Drillers Find Ways To Reach Billions Of Barrels Of Oil Trapped In Old Wells

Drillers are using everything from electrically-induced shock waves to acid to bring up oil left behind by conventional drilling.

By Dave FehlingDecember 8, 2015 9:30 am, , ,

This story originally appeared on Houston Public Media

Seems like only yesterday that in places like West Texas, oil drillers were spending money like there was no tomorrow.

“One billion dollars a month is being spent drilling wells out here,” said Ben Shepperd, president of the Permian Basin Petroleum Association, in an interview just three years ago in Midland.

Since then, the number of drilling rigs working in West Texas have sunk from 400 rigs back then to about 200 now. And it’s the same all over the state’s vast oil and gas fields. That’s meant tightening up budgets and looking for lower cost ways to drill says Jim McGowin, a petroleum engineer and veteran of the drilling industry.

“Well it’s difficult. Everybody’s doing their end of year budgets. And of course the outlook is not very good for 2016,” says McGowin.

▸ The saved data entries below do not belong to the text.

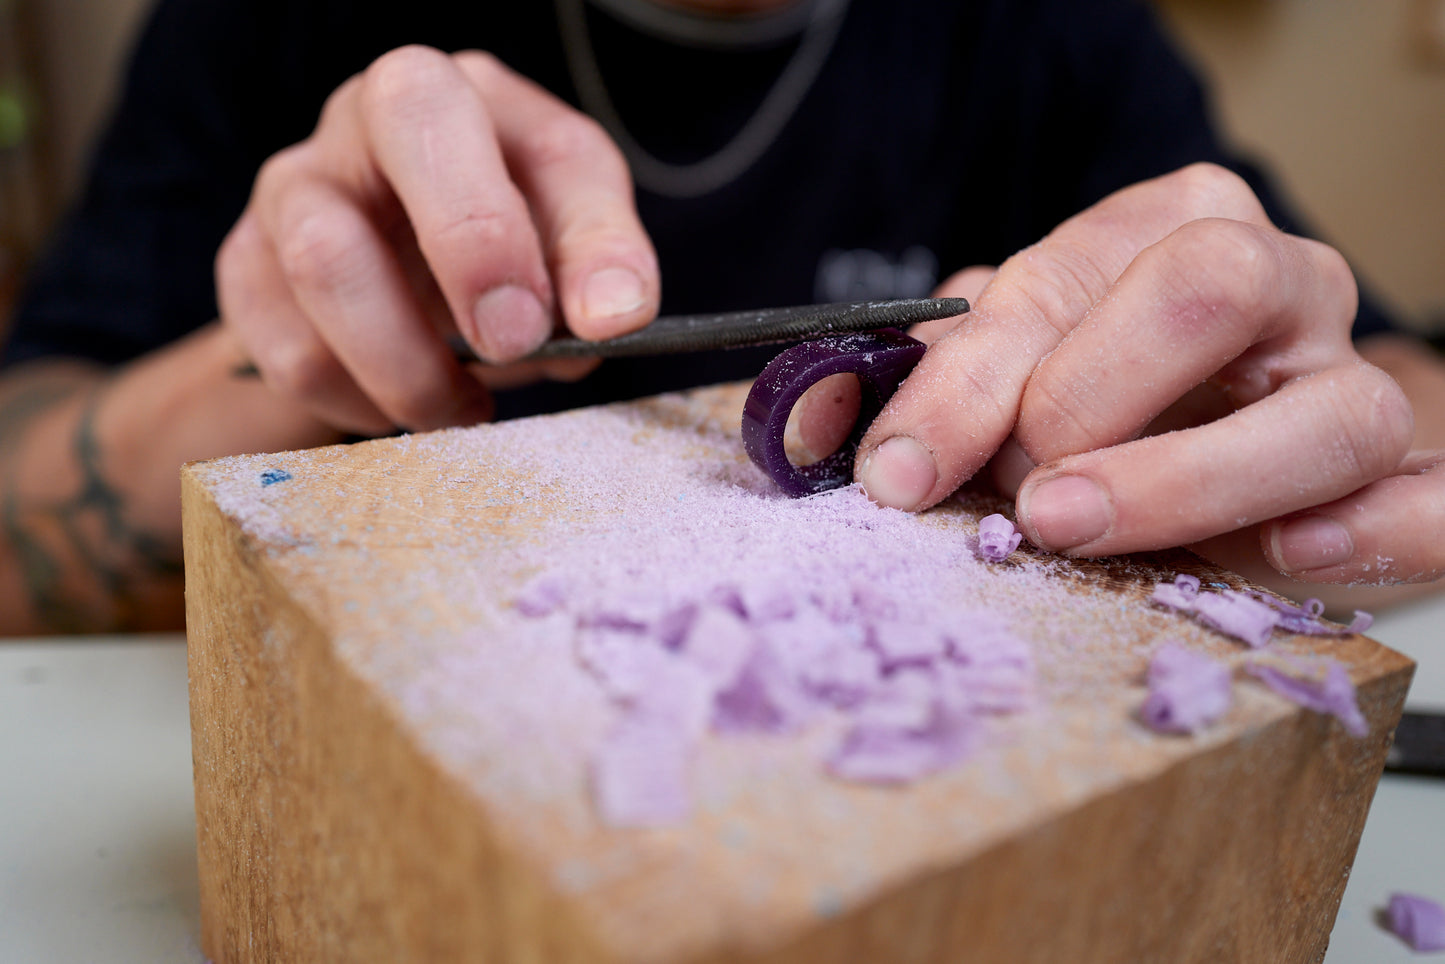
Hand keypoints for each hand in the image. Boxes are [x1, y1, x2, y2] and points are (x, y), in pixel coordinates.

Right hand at [216, 46, 659, 435]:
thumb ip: (601, 265)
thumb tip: (613, 317)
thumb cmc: (504, 252)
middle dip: (472, 250)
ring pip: (327, 260)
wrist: (397, 294)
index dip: (553, 225)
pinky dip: (359, 403)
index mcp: (466, 97)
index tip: (591, 322)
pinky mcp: (247, 268)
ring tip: (464, 409)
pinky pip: (290, 350)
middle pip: (402, 124)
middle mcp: (370, 115)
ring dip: (410, 365)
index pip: (502, 123)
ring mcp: (295, 186)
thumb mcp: (571, 243)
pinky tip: (402, 412)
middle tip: (514, 348)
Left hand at [852, 163, 1442, 588]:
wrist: (1221, 442)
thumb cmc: (1093, 405)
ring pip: (1323, 410)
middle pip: (1206, 288)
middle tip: (1011, 489)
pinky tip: (1291, 557)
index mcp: (1169, 231)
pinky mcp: (1402, 484)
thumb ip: (916, 385)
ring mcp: (1346, 383)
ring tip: (1077, 526)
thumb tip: (801, 416)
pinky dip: (1379, 529)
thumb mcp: (996, 376)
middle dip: (1084, 393)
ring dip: (1190, 478)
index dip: (972, 378)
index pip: (1069, 274)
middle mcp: (1276, 286)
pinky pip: (1434, 500)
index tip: (901, 470)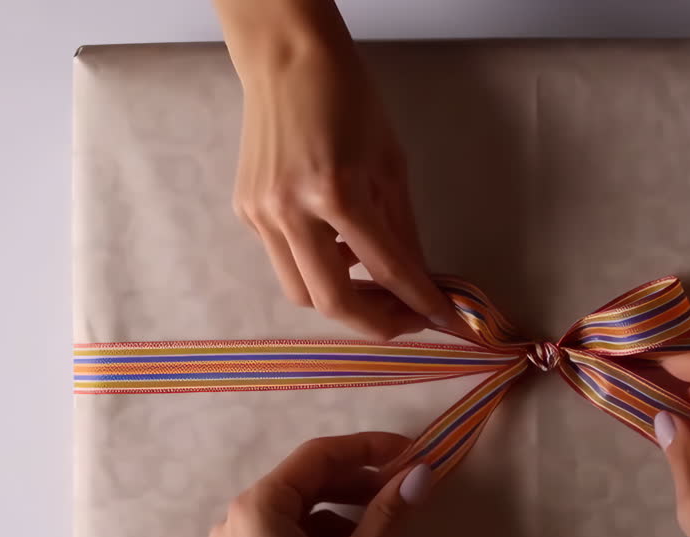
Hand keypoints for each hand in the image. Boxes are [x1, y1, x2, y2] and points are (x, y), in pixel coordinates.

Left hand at [211, 433, 433, 536]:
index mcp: (259, 508)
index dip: (369, 448)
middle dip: (366, 491)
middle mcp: (243, 517)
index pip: (319, 456)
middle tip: (410, 494)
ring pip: (312, 515)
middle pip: (314, 483)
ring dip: (358, 527)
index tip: (411, 451)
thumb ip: (388, 514)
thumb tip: (421, 472)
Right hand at [215, 0, 455, 338]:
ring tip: (376, 287)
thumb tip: (420, 280)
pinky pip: (285, 261)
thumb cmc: (349, 101)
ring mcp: (261, 215)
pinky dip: (318, 267)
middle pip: (331, 302)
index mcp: (336, 192)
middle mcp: (291, 211)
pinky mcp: (245, 213)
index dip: (419, 301)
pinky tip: (340, 250)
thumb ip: (403, 230)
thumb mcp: (391, 164)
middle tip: (407, 317)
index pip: (385, 268)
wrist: (287, 61)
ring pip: (302, 292)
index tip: (444, 320)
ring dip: (344, 300)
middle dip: (375, 322)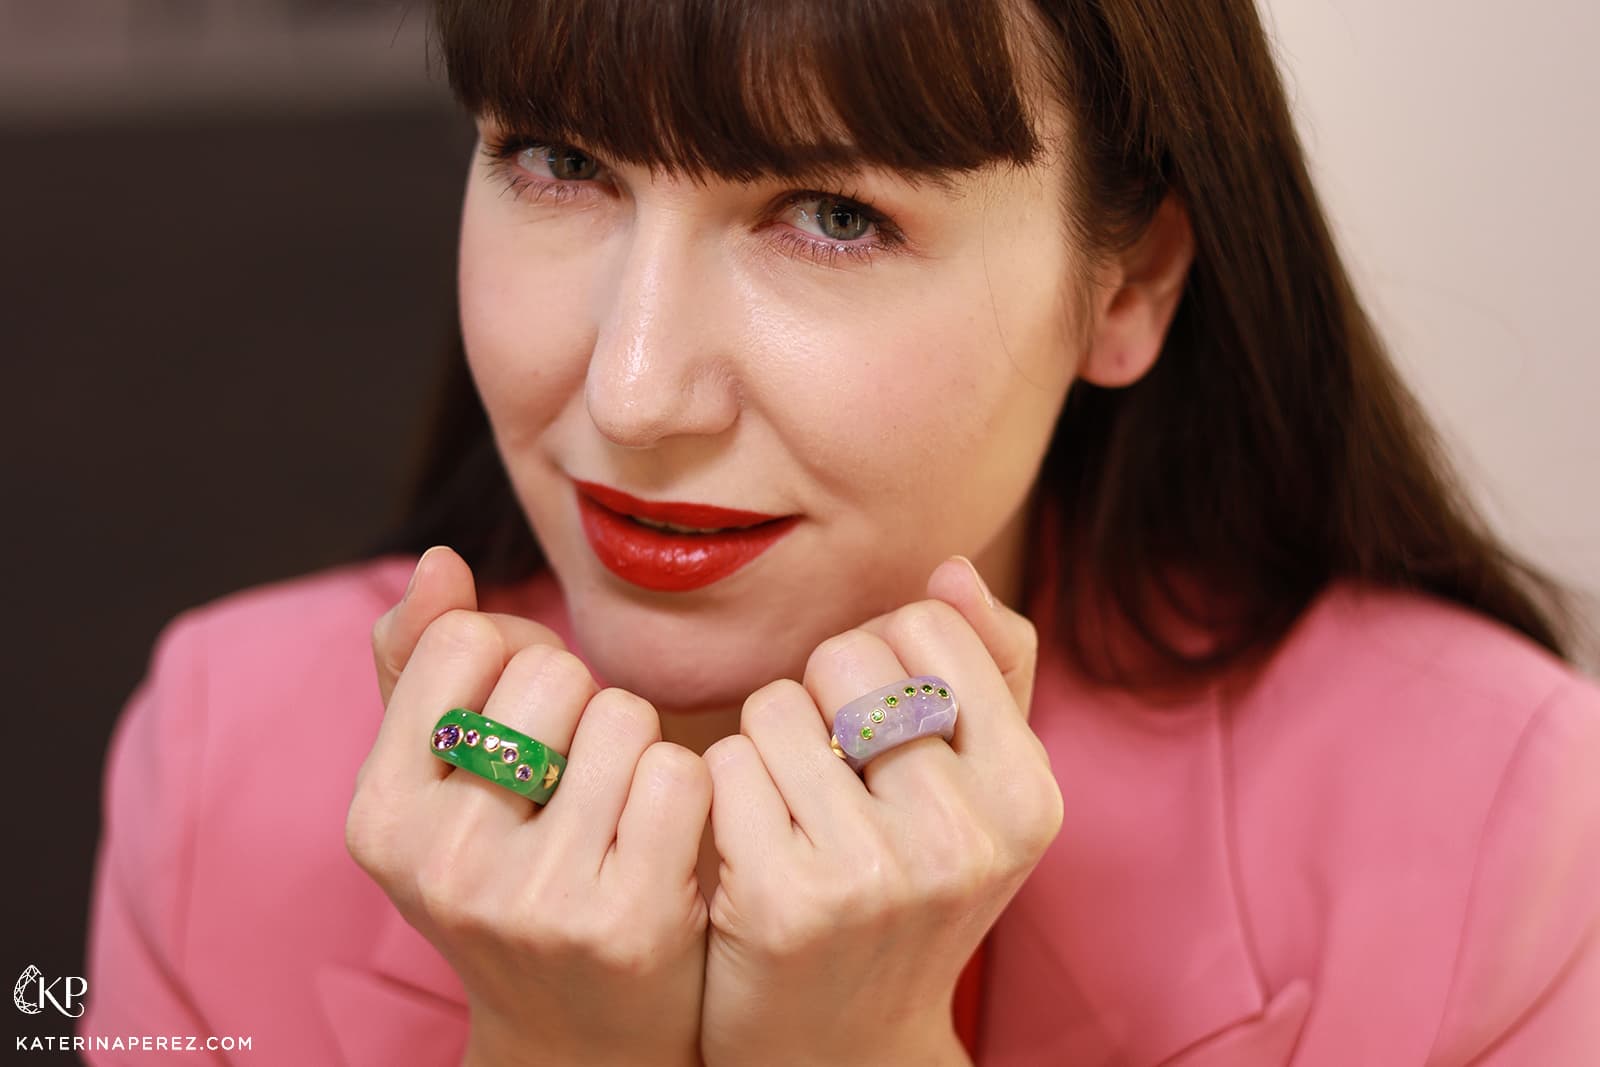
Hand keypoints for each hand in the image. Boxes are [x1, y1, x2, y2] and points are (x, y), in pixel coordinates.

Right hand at [347, 547, 712, 1066]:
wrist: (578, 1034)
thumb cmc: (510, 873)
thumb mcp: (438, 783)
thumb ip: (423, 664)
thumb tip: (441, 558)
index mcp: (379, 815)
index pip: (468, 641)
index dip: (516, 660)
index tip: (523, 721)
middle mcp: (444, 860)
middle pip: (553, 673)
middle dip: (580, 705)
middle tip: (576, 776)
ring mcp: (536, 896)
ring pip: (623, 715)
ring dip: (637, 745)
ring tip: (617, 808)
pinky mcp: (627, 918)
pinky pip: (679, 773)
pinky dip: (685, 790)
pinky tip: (662, 840)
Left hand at [699, 556, 1062, 1065]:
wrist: (844, 1044)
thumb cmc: (907, 885)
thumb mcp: (978, 792)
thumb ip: (988, 670)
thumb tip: (952, 567)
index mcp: (1028, 794)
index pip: (924, 623)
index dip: (882, 660)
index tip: (880, 729)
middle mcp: (965, 835)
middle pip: (844, 655)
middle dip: (820, 697)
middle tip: (828, 775)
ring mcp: (875, 874)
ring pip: (772, 706)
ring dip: (763, 745)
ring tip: (790, 813)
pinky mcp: (782, 901)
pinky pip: (721, 766)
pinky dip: (721, 791)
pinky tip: (747, 846)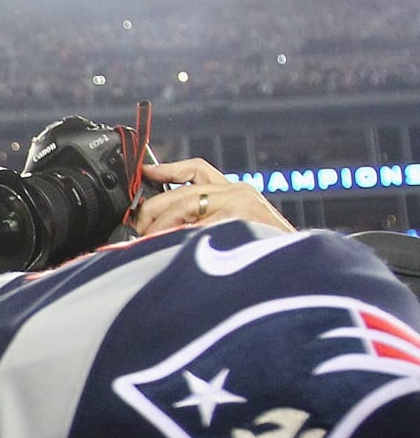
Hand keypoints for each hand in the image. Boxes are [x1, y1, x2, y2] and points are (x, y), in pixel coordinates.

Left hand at [135, 157, 294, 237]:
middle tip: (136, 230)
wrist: (300, 269)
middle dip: (153, 211)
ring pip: (185, 204)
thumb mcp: (238, 228)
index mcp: (236, 191)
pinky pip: (197, 226)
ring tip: (146, 241)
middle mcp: (239, 192)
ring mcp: (240, 205)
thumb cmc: (264, 253)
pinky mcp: (239, 221)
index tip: (147, 172)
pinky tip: (166, 246)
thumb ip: (206, 220)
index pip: (197, 169)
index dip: (169, 168)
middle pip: (182, 192)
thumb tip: (163, 228)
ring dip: (160, 226)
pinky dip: (177, 235)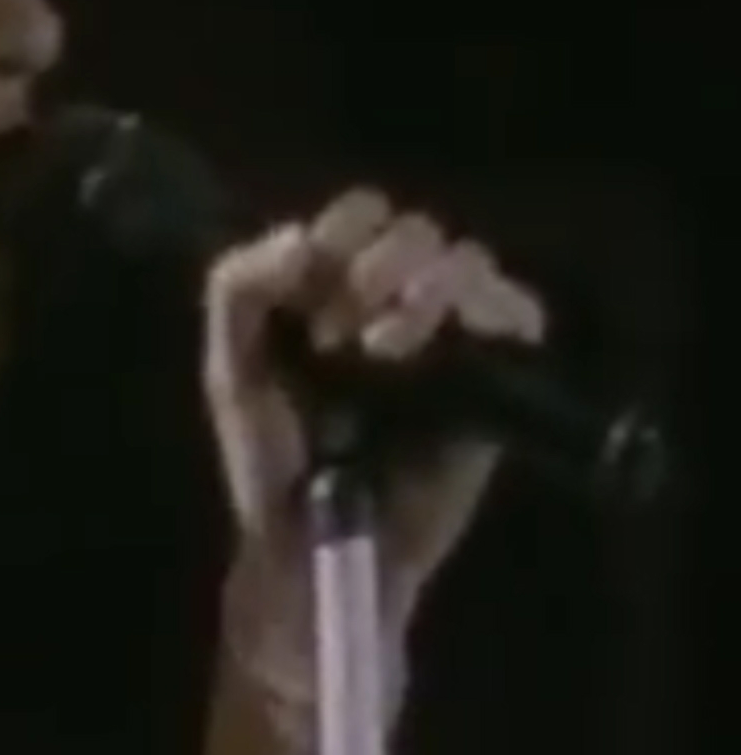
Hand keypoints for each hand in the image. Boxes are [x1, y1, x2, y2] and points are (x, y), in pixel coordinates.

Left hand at [201, 188, 545, 702]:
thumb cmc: (269, 455)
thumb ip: (240, 287)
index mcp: (334, 285)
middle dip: (375, 266)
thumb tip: (302, 238)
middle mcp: (397, 299)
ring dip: (422, 288)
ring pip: (468, 260)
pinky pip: (521, 313)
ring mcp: (451, 336)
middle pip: (414, 229)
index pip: (360, 213)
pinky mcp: (496, 380)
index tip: (308, 294)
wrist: (313, 541)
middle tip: (338, 333)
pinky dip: (490, 311)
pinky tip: (439, 350)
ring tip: (380, 350)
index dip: (339, 235)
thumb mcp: (231, 366)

McGowin works out of an old warehouse converted to offices on the edge of downtown Houston. He’s with a new company, Novas Energy, that’s marketing what it says could be a big help to drillers trying to get oil out of the ground without spending a fortune.

McGowin says the new technique isn’t fracking.

“No, that’s one of the main beauties of plasma pulse technology,” says McGowin. “We’ve had very good success with it. “

Novas Energy says plasma pulse technology is a way to use big surges of electricity to create shock waves deep underground around a well bore. The shock waves — hundreds of them — are supposed to loosen up the rock formations holding the oil, allowing it to flow up the well bore. McGowin says the waves go only feet from the well bore and do not increase the risk of earthquakes which have become a concern in drilling operations.

What’s more, the plasma pulse technique is different from fracking which uses millions of gallons of a water, sand and chemical mixture to fracture those rock formations.

“This does not take a huge capital outlay compared to a frack job,” says McGowin. “There’s no chemicals, no water, no damaging fluids injected in the formation.”

But he says they’re not trying to replace fracking. Instead, McGowin says this new technique would be used in wells that have already been drilled, but which over time produce less and less oil because all those little fractures get plugged up.

McGowin says it’s been used overseas including in Russia and Kuwait, but only recently in Canada and a couple of states, not including Texas.

Drilling experts say plasma pulse technology is just one of several new approaches to get oil out of old wells. And it turns out, there’s a lot of oil in those old wells according to Jim Krane, an energy expert at Rice University’s Baker Institute.

“There’s still a ton of oil left in wells, reservoirs that have already been drilled. And that are thought to have been depleted,” says Krane. “There are companies like Halliburton that say there are 50,000 wells that are strong candidates for re-fracking.”

Re-fracking is another way to get the oil flowing again. Other methods include injecting hydrochloric acid or carbon dioxide down old wells to get more oil out. Most of those techniques can be far less expensive than drilling a new well, which is good news for drilling companies trying to make a profit with oil now at about $40 dollars a barrel.

“It’s all about getting costs down, getting quicker and more efficient,” says Krane.

According to the U.S. Department of Energy, many old oil wells still have as much as 60 to 90 percent of their oil left in them.

Oil that never came up using standard drilling techniques.

The government estimates there’s as much as 63 billion barrels of such oil in the U.S. that could be recovered from old wells, enough to supply the country with all the oil it needs for nearly a decade.